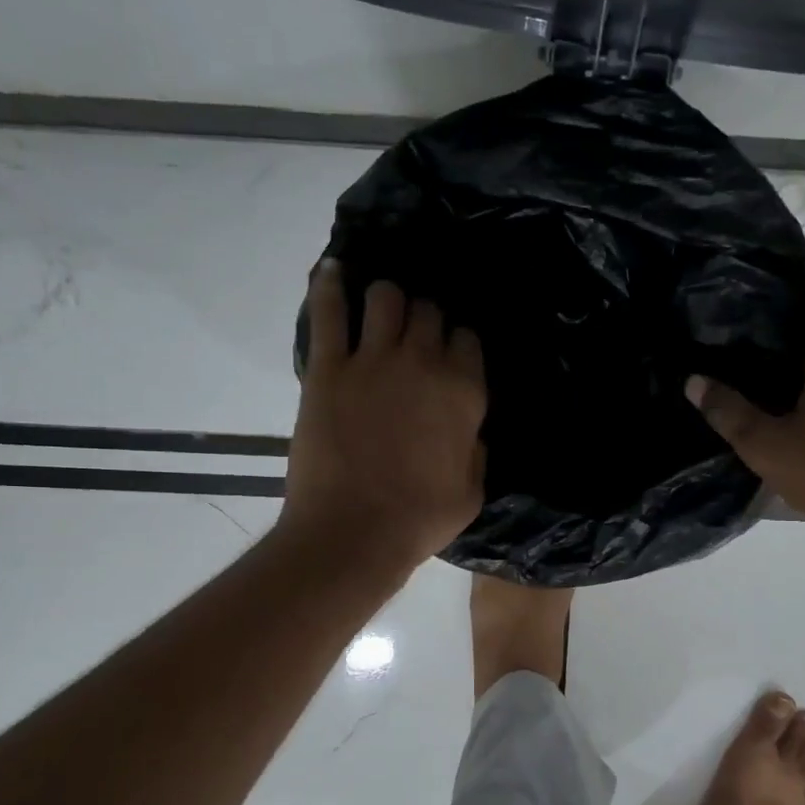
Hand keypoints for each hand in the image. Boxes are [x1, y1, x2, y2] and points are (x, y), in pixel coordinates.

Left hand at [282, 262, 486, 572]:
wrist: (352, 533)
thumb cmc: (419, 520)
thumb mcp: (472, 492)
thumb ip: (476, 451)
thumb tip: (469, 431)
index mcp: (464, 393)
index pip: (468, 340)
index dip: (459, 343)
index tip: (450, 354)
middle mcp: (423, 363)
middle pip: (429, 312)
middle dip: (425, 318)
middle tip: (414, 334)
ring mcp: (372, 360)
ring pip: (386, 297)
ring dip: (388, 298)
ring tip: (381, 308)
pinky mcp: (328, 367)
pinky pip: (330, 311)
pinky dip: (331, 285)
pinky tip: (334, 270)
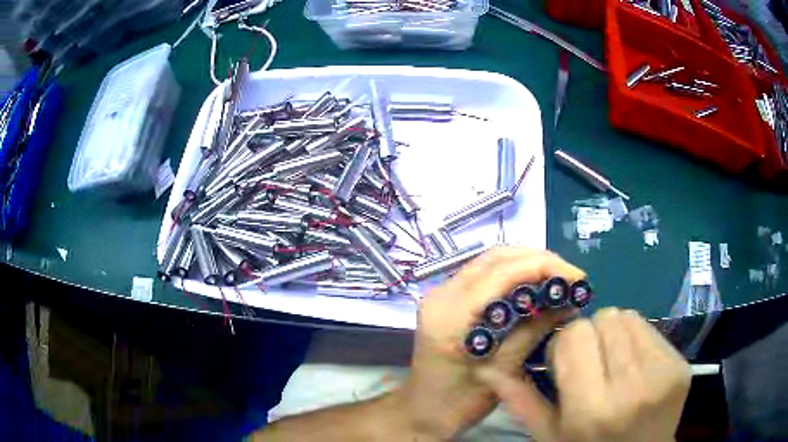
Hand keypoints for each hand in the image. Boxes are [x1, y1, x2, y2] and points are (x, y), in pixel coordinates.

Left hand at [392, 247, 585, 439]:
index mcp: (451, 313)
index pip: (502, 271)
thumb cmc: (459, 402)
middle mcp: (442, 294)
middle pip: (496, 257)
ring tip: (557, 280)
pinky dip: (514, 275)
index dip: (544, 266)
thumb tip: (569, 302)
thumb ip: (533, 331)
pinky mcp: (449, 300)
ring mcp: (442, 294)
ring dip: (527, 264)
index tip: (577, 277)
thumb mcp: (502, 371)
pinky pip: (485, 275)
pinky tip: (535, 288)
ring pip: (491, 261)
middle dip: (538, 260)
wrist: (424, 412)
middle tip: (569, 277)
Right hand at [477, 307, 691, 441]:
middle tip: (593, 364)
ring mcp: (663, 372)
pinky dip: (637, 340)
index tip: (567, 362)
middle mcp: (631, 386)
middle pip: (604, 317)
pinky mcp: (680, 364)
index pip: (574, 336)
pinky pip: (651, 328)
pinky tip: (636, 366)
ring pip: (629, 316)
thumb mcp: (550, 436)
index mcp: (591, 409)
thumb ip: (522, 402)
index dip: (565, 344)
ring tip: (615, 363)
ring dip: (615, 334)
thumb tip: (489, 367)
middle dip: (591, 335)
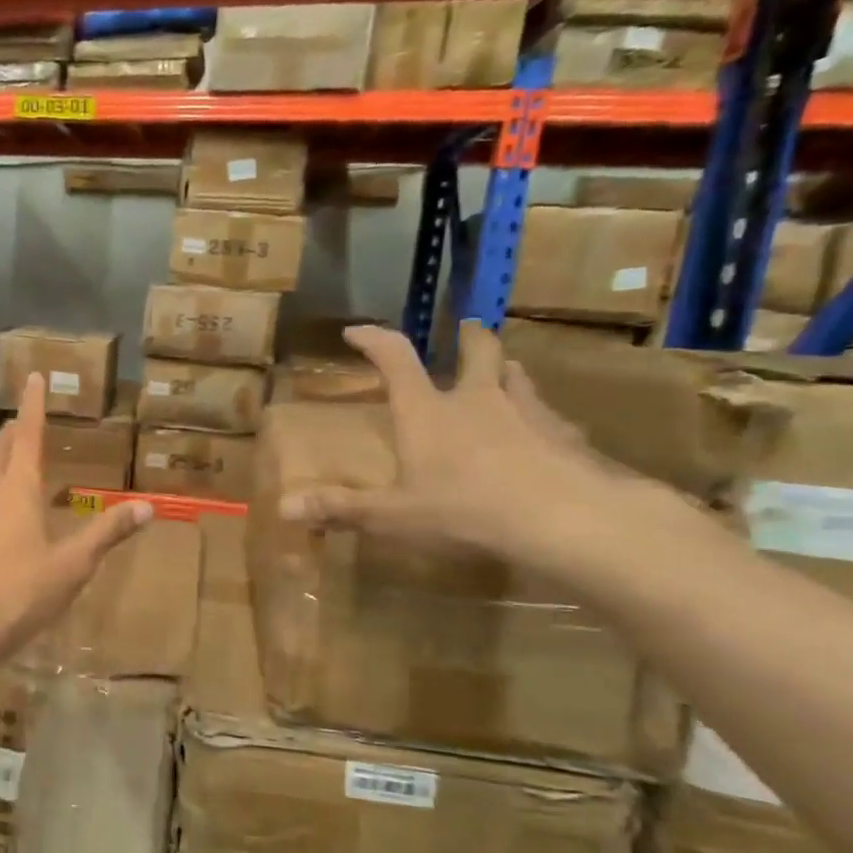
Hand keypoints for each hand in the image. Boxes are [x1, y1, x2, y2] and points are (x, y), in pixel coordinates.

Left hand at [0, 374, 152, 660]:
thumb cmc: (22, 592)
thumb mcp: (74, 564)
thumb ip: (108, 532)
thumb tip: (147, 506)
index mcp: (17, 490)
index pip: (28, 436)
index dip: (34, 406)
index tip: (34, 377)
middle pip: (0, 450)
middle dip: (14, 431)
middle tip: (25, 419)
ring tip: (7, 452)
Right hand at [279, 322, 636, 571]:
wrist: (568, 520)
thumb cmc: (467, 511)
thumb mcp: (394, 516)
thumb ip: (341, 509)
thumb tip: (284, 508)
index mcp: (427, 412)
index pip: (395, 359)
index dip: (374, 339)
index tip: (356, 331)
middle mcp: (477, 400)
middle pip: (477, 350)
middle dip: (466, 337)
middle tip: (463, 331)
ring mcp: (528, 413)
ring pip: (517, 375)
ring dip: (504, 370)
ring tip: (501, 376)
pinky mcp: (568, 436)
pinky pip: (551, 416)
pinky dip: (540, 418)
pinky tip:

#### Assignment
For each entry, repeat its text exactly and leave out any picture it holds.

#### Answer to this exercise
Hand keypoints for each hand in the image. Boxes are [x1, y1, x2, y2] and points are (x, y), in pixel coordinates.

Left hand at [282, 262, 486, 572]:
wrist: (352, 533)
thumb cmc: (419, 520)
thumb mcp: (472, 492)
thumb ip: (476, 451)
thumb tip: (469, 431)
index mcp: (464, 393)
index pip: (468, 340)
index dip: (459, 343)
index tip: (450, 354)
middle mcp: (423, 363)
middle pip: (429, 312)
middle dip: (425, 318)
middle tip: (414, 334)
ring mcp: (372, 360)
ring pip: (386, 297)
ring dip: (388, 298)
ring tip: (381, 308)
pinky mcp: (328, 367)
pinky pip: (330, 311)
pinky dip: (331, 285)
pinky tip: (334, 270)
Hand keypoints for each hand in the image. Boxes are [x1, y1, x2, y2] and points are (x, y), in pixel coordinates.

Left hand at [392, 247, 585, 439]:
index mcp: (451, 313)
index pip: (502, 271)
thumb cmc: (459, 402)
middle mcp: (442, 294)
middle pip: (496, 257)
ring tip: (557, 280)
pinky dip: (514, 275)
index dip: (544, 266)
thumb tip: (569, 302)
thumb ip: (533, 331)
pinky mcp: (449, 300)
ring mcp: (442, 294)
ring dip: (527, 264)
index tip: (577, 277)
thumb mcp: (502, 371)
pinky pip: (485, 275)
pinky tip: (535, 288)
ring pip: (491, 261)
middle dip: (538, 260)
wrist: (424, 412)
middle tip: (569, 277)
Right hand at [477, 307, 691, 441]:
middle tip: (593, 364)
ring mcp: (663, 372)
pinky dip: (637, 340)
index tip: (567, 362)
middle mcp: (631, 386)
middle pip: (604, 317)
pinky mcp: (680, 364)
index pip: (574, 336)
pinky pip: (651, 328)
pinky tip: (636, 366)
ring pip: (629, 316)
thumb mcp: (550, 436)
index mcp: (591, 409)
thumb ip: (522, 402)
index dip: (565, 344)
ring tip: (615, 363)
ring dip: (615, 334)
thumb tip: (489, 367)
middle dip: (591, 335)
Hand keypoints for each hand in the image. Boxes are [x1, y1, x2, y2] and points are (x, y), in pixel coordinates.

Left hand at [0, 374, 152, 660]:
thumb cmc: (22, 592)
thumb mcp: (74, 564)
thumb ip: (108, 532)
thumb tip: (147, 506)
index mcp: (17, 490)
index pip: (28, 436)
index dip: (34, 406)
index tip: (34, 377)
middle pip: (0, 450)
middle dip: (14, 431)
middle tip: (25, 419)
ring tip: (7, 452)
Right hand at [279, 322, 636, 571]:
wrist: (568, 520)
thumb cmc: (467, 511)
thumb mcp: (394, 516)
thumb ip: (341, 509)
thumb tip: (284, 508)
index mcp: (427, 412)
index pip: (395, 359)
index dip: (374, 339)
index tip: (356, 331)
middle mcp: (477, 400)
middle pip: (477, 350)
middle dip: (466, 337)
middle tip: (463, 331)
ring mcp: (528, 413)
ring pip: (517, 375)
ring dip: (504, 370)
ring tip: (501, 376)
pinky mcp: (568, 436)
pinky pip: (551, 416)
pinky dip: (540, 418)
pinky tip:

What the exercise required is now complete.